◆ **Provided material**:
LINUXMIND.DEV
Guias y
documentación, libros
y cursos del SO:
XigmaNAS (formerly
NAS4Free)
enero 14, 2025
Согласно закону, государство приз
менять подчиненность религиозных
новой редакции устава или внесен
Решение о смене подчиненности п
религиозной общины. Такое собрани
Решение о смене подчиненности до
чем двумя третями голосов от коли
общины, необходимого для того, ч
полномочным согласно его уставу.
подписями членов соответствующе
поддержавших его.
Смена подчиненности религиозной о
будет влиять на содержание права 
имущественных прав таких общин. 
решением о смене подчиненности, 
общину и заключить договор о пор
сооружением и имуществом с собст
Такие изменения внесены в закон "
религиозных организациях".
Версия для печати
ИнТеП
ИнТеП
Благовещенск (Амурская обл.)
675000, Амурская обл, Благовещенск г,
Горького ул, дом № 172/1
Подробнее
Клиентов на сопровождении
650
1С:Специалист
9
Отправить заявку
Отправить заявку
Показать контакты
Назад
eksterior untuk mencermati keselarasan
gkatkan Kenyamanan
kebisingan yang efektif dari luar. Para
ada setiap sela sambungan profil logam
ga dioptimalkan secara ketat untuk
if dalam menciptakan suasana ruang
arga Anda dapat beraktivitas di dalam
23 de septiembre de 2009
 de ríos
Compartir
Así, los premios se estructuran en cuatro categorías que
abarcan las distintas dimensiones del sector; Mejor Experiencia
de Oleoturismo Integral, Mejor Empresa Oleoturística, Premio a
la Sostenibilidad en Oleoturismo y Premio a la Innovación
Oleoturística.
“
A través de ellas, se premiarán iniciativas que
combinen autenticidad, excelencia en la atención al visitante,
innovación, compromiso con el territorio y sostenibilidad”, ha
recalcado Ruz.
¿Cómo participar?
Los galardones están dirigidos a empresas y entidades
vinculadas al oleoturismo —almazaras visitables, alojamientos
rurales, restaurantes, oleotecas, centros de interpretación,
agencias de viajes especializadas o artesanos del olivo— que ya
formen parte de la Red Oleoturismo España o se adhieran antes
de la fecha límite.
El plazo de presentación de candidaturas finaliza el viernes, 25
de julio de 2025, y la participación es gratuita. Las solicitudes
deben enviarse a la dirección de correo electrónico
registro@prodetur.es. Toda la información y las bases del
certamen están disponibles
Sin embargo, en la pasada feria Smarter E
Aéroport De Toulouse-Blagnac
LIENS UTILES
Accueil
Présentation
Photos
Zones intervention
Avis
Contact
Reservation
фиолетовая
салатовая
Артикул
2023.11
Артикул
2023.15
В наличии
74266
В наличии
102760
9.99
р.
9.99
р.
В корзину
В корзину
---
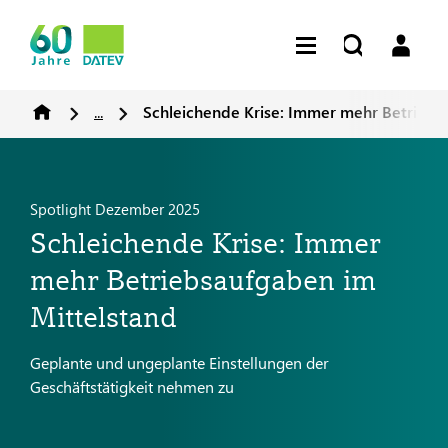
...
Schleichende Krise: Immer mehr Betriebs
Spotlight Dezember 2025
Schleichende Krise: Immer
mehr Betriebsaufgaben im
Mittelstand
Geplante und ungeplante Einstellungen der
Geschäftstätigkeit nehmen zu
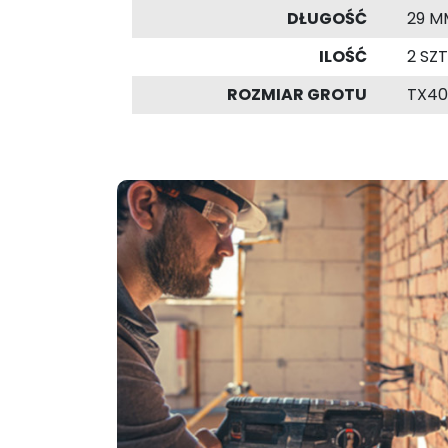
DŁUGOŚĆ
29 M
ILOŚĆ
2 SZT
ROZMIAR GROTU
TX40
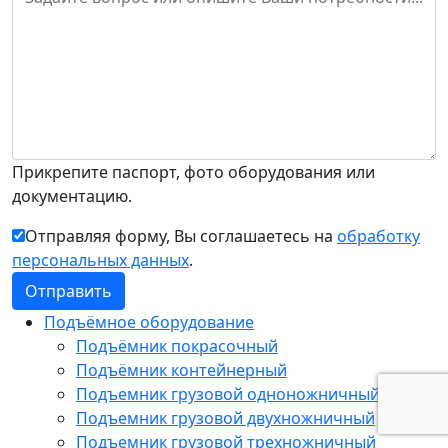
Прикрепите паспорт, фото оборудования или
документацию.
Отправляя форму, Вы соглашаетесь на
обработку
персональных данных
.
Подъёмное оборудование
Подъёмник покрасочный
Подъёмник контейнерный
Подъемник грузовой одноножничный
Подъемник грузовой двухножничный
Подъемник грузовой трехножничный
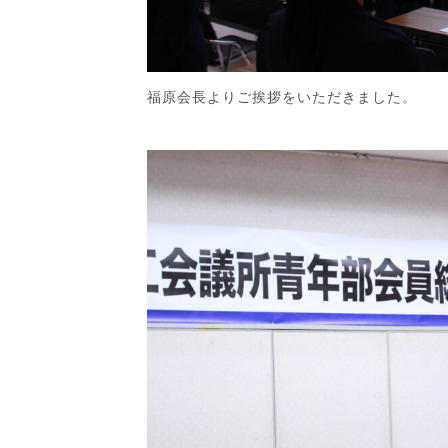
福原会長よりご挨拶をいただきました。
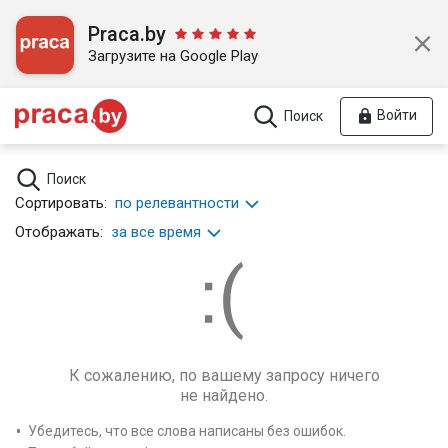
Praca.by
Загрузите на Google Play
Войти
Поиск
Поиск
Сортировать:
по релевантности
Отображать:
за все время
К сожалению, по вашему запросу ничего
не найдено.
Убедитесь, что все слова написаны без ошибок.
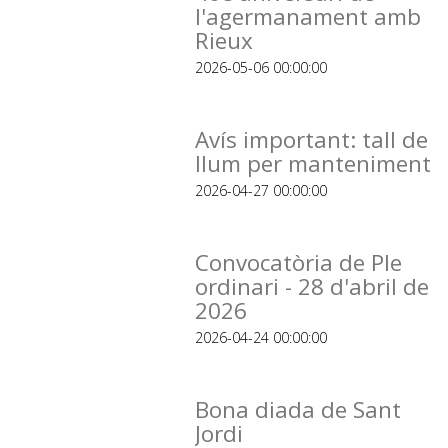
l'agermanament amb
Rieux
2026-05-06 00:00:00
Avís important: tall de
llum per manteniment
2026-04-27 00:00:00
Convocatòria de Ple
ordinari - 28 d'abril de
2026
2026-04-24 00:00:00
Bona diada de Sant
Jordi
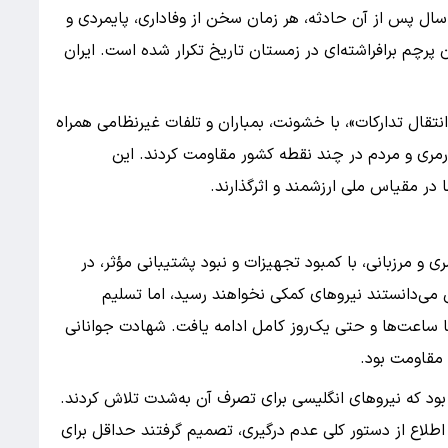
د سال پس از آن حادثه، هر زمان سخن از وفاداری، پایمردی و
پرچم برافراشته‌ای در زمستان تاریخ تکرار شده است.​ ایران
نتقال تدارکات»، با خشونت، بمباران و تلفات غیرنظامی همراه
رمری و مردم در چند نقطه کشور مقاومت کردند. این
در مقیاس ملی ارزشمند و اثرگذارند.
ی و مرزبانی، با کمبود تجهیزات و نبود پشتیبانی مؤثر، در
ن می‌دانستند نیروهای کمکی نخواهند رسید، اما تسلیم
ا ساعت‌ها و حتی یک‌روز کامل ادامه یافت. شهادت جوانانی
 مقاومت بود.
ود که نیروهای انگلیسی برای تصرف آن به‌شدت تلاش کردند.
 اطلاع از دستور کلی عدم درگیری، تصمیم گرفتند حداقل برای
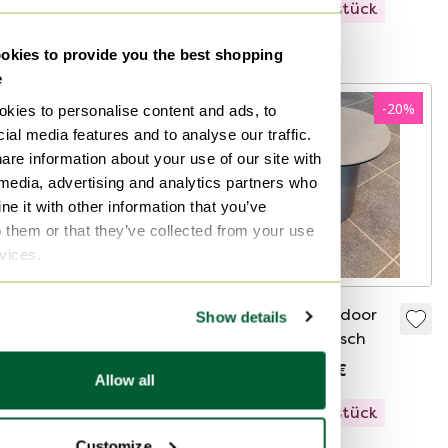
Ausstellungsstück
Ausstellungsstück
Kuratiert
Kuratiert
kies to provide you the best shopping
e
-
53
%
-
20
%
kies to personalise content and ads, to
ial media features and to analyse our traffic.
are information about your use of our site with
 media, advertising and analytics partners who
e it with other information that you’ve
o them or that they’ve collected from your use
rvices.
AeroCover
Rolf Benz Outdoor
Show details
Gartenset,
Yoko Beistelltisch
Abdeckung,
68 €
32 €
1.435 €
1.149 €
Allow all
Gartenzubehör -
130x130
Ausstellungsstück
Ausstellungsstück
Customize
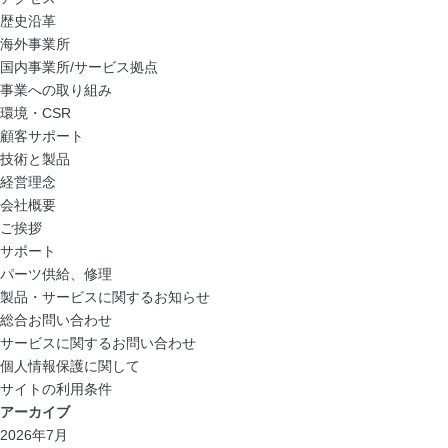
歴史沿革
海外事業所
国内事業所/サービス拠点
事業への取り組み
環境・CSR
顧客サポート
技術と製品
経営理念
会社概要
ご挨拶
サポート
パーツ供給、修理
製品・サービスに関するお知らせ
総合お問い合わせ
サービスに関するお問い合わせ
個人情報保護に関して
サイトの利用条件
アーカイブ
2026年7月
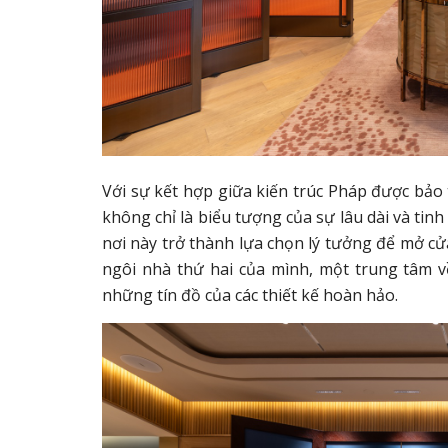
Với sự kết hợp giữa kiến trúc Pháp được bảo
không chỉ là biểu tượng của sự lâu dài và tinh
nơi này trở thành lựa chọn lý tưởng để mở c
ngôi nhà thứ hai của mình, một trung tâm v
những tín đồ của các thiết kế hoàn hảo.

◆ **Instruction**:
Working from the records above, write out verbatim only the lines from the line containing "LINUXMIND.DEV" through the line containing "rurales, restaurantes, oleotecas, centros".

◆ **Result of the exercise**:
LINUXMIND.DEV
Guias y
documentación, libros
y cursos del SO:
XigmaNAS (formerly
NAS4Free)
enero 14, 2025
Согласно закону, государство приз
менять подчиненность религиозных
новой редакции устава или внесен
Решение о смене подчиненности п
религиозной общины. Такое собрани
Решение о смене подчиненности до
чем двумя третями голосов от коли
общины, необходимого для того, ч
полномочным согласно его уставу.
подписями членов соответствующе
поддержавших его.
Смена подчиненности религиозной о
будет влиять на содержание права 
имущественных прав таких общин. 
решением о смене подчиненности, 
общину и заключить договор о пор
сооружением и имуществом с собст
Такие изменения внесены в закон "
религиозных организациях".
Версия для печати
ИнТеП
ИнТеП
Благовещенск (Амурская обл.)
675000, Амурская обл, Благовещенск г,
Горького ул, дом № 172/1
Подробнее
Клиентов на сопровождении
650
1С:Специалист
9
Отправить заявку
Отправить заявку
Показать контакты
Назад
eksterior untuk mencermati keselarasan
gkatkan Kenyamanan
kebisingan yang efektif dari luar. Para
ada setiap sela sambungan profil logam
ga dioptimalkan secara ketat untuk
if dalam menciptakan suasana ruang
arga Anda dapat beraktivitas di dalam
23 de septiembre de 2009
 de ríos
Compartir
Así, los premios se estructuran en cuatro categorías que
abarcan las distintas dimensiones del sector; Mejor Experiencia
de Oleoturismo Integral, Mejor Empresa Oleoturística, Premio a
la Sostenibilidad en Oleoturismo y Premio a la Innovación
Oleoturística.
“
A través de ellas, se premiarán iniciativas que
combinen autenticidad, excelencia en la atención al visitante,
innovación, compromiso con el territorio y sostenibilidad”, ha
recalcado Ruz.
¿Cómo participar?
Los galardones están dirigidos a empresas y entidades
vinculadas al oleoturismo —almazaras visitables, alojamientos
rurales, restaurantes, oleotecas, centros de interpretación,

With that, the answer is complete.